Rechazo social y político al regreso de ’emperadores’ que se creen dueños del mundo

Impulsada originalmente por Brasil y España en 2024, la cuarta Cumbre en Defensa de la Paz y la Democracia en Barcelona se fortaleció con la participación de México, Colombia, Uruguay y del titular del Consejo de la Unión Europea. Al finalizar las deliberaciones una frase resonó en la sala del Palacio Real de Pedralbes, cuyos jardines fueron diseñados por el célebre Antonio Gaudí: “No queremos el regreso de emperadores que se crean los dueños del mundo. Tenemos que ir contra este señor de la guerra”. No fue necesario pronunciar nombre y apellido; todos, sin excepción, entendieron que el presunto mandón de la Tierra se refiere a Donald Trump.

Hubo risas e incluso aplausos entre el público, compuesto por participantes e invitados especiales. Pero detrás de esa declaración sonora subyace un problema de gran complejidad internacional. Como lo describió el brasileño Lula da Silva en su mensaje inaugural: “Vivimos un momento histórico de mayor número de conflictos armados en el mundo, desde el fin de esa confrontación. Pero hoy las Naciones Unidas no representan más aquello para lo que fueron creadas. Y en este contexto el Consejo de Seguridad de la ONU dejó de reunirse o sus miembros de pleno derecho no asisten a las citas”.

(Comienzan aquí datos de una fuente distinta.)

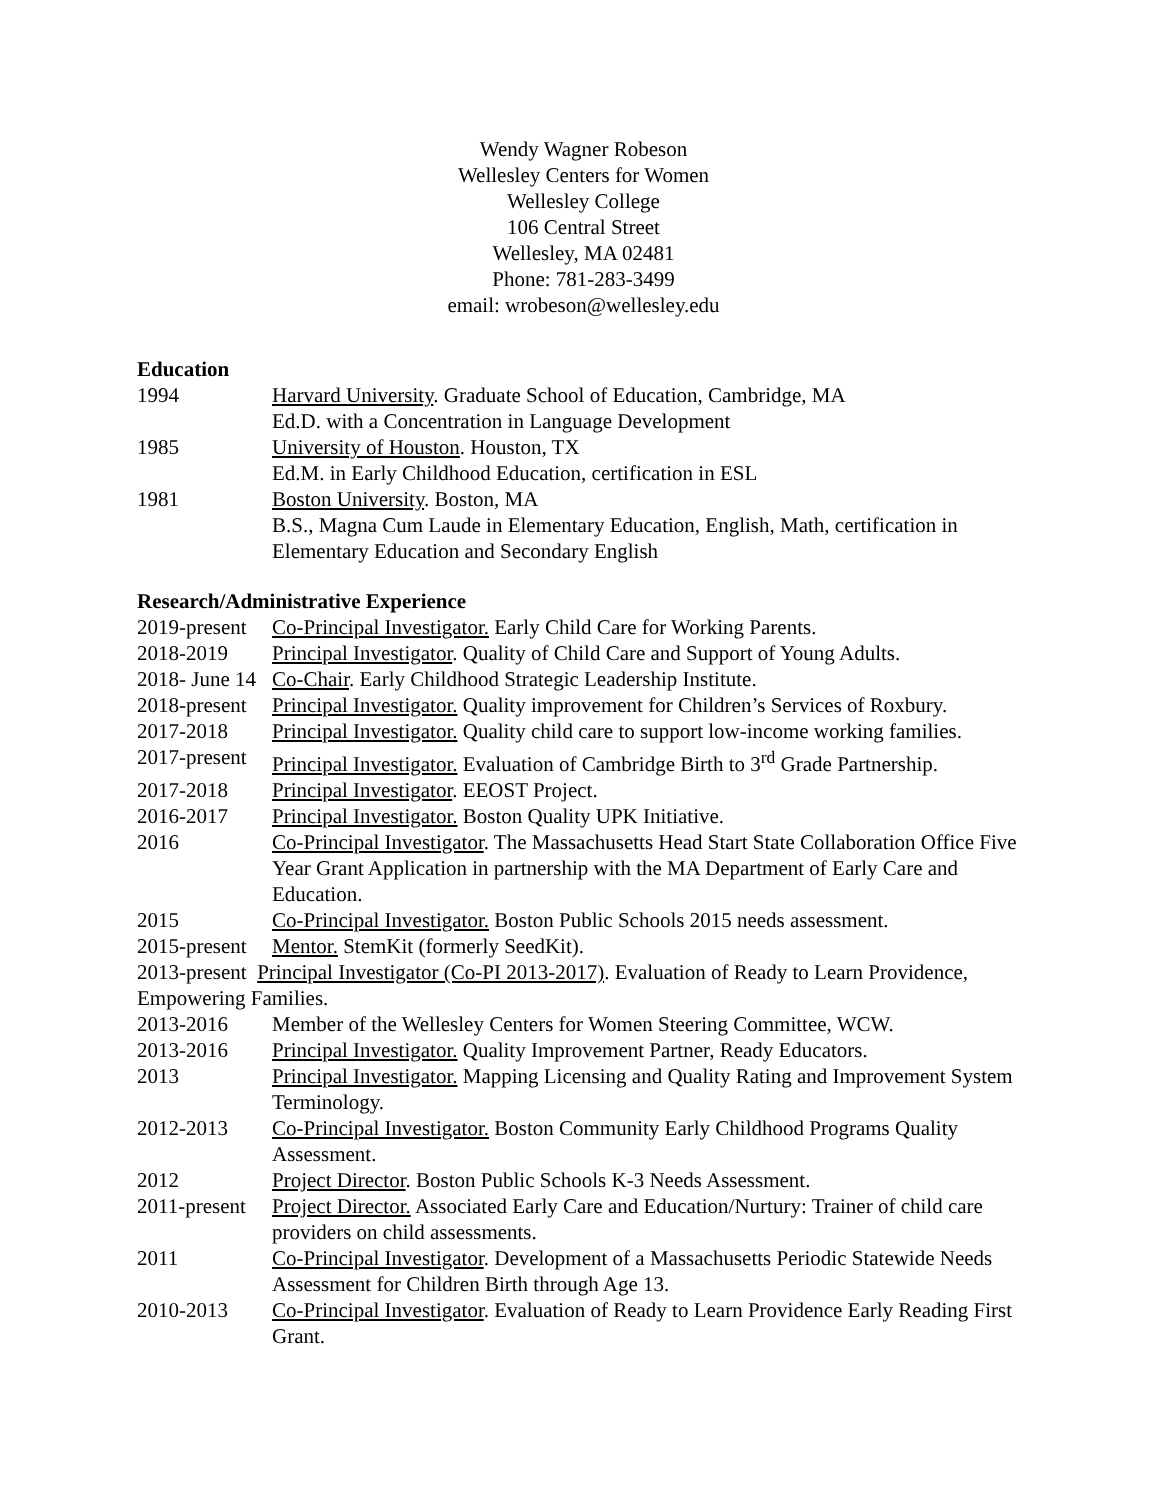Wendy Wagner Robeson
Wellesley Centers for Women
Wellesley College
106 Central Street
Wellesley, MA 02481
Phone: 781-283-3499
email: wrobeson@wellesley.edu
Education
1994 Harvard University. Graduate School of Education, Cambridge, MA
Ed.D. with a Concentration in Language Development
1985 University of Houston. Houston, TX
Ed.M. in Early Childhood Education, certification in ESL
1981 Boston University. Boston, MA
B.S., Magna Cum Laude in Elementary Education, English, Math, certification in Elementary Education and Secondary English
Research/Administrative Experience
2019-present
Co-Principal Investigator. Early Child Care for Working Parents.
2018-2019 Principal Investigator. Quality of Child Care and Support of Young Adults.
2018- June 14
Co-Chair. Early Childhood Strategic Leadership Institute.
2018-present
Principal Investigator. Quality improvement for Children’s Services of Roxbury.
2017-2018 Principal Investigator. Quality child care to support low-income working families.
2017-present
Principal Investigator. Evaluation of Cambridge Birth to 3<sup>rd</sup> Grade Partnership.
2017-2018 Principal Investigator. EEOST Project.
2016-2017 Principal Investigator. Boston Quality UPK Initiative.
2016 Co-Principal Investigator. The Massachusetts Head Start State Collaboration Office Five Year Grant Application in partnership with the MA Department of Early Care and Education.
2015 Co-Principal Investigator. Boston Public Schools 2015 needs assessment.
2015-present
Mentor. StemKit (formerly SeedKit).
2013-present Principal Investigator (Co-PI 2013-2017). Evaluation of Ready to Learn Providence, Empowering Families.
2013-2016 Member of the Wellesley Centers for Women Steering Committee, WCW.
2013-2016 Principal Investigator. Quality Improvement Partner, Ready Educators.
2013 Principal Investigator. Mapping Licensing and Quality Rating and Improvement System Terminology.
2012-2013 Co-Principal Investigator. Boston Community Early Childhood Programs Quality Assessment.
2012 Project Director. Boston Public Schools K-3 Needs Assessment.
2011-present
Project Director. Associated Early Care and Education/Nurtury: Trainer of child care providers on child assessments.
2011 Co-Principal Investigator. Development of a Massachusetts Periodic Statewide Needs Assessment for Children Birth through Age 13.
2010-2013 Co-Principal Investigator. Evaluation of Ready to Learn Providence Early Reading First Grant.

No obstante, la parálisis de la única organización internacional con capacidad para dirimir disputas no implica que haya que “crear una nueva internacional”. Según el jefe de Estado brasileño, “ya hemos tenido varias asociaciones en el mundo y estas no consiguieron resolver nuestros problemas”. Un ejemplo claro es la reciente Junta de la Paz instaurada por el jefe de la Casa Blanca, supuestamente para mediar en las mismas guerras que él impulsa. Frente a ello, los líderes progresistas coinciden en un principio clave: “Ningún presidente ni ningún país del mundo, por grande que éste sea, tienen derecho a imponer normas a otras naciones”.

Si hubo consenso en las deliberaciones, fue justamente en torno al multilateralismo: “Es lo que nos mueve” indicó Lula. Advirtió además que le preocupa que estos temas hoy no puedan abordarse en las Naciones Unidas. “Estamos hablando de la descarbonización del planeta, pero se están lanzando bombas todo el santo día. O nos preguntamos por qué el Líbano tiene que ser víctima de cada guerra que Israel inicie en conjunto con alguien. Siempre el último disparo tiene que ser en Beirut. Y mientras Cuba molesta por ser un país socialista, Haití, que está al lado y donde la gente muere de hambre, no figura en el discurso de nadie. El pueblo de Haití también merece respeto, merece sobrevivir”.

El gobernante brasileño se preguntó si “los jefes de Estado que nos hemos reunidos soportaremos que el mundo siga como está. ¿O vamos a intentar cambiarlo? Si no, ¿dónde se van a tomar decisiones? ¿a dónde iremos a parar?”. En su visión, corresponde exigir al secretario general de las Naciones Unidas, António Guterres, que convoque reuniones extraordinarias para abrir el debate. “La ONU no puede guardar más silencio sobre lo que ocurre en el mundo”. Como dejó en claro, la configuración actual del sistema multilateral no refleja la realidad geopolítica contemporánea ni asegura una participación equilibrada de las naciones en las decisiones globales. “Cuando se creó el Consejo de Seguridad, el organismo tenía como objetivo garantizar la paz en el mundo. Y hoy se convirtieron en los señores de la guerra” sostuvo.

El presidente Lula da Silva subrayó, en su mensaje a los aliados, que fortalecer las instituciones multilaterales es esencial para promover la paz pero también para afrontar desafíos transnacionales, como la desinformación y la regulación de las plataformas digitales mediante reglas democráticas. “No es cuestión de un país u otro; es un asunto global. En Brasil, estamos intentando hacer nuestra parte; porque la verdad, desnuda y cruda, es que la mentira salió victoriosa. Es que para mentir, no tienes que explicarlo; no hay que justificarse. Así que este es un reto para nosotros, jefes de Estado. Porque no podemos imaginar dejar que estas sigan funcionando sin una institución que regule su funcionamiento”. Y ejemplificó: “No puede ocurrir que un presidente de un país interfiera en la elección de otro, pidiendo el voto para un candidato. De ser así ¿dónde está la soberanía electoral? ¿dónde está la soberanía territorial? No hay otra opción, es un tema que tenemos que discutir y hacernos oír”.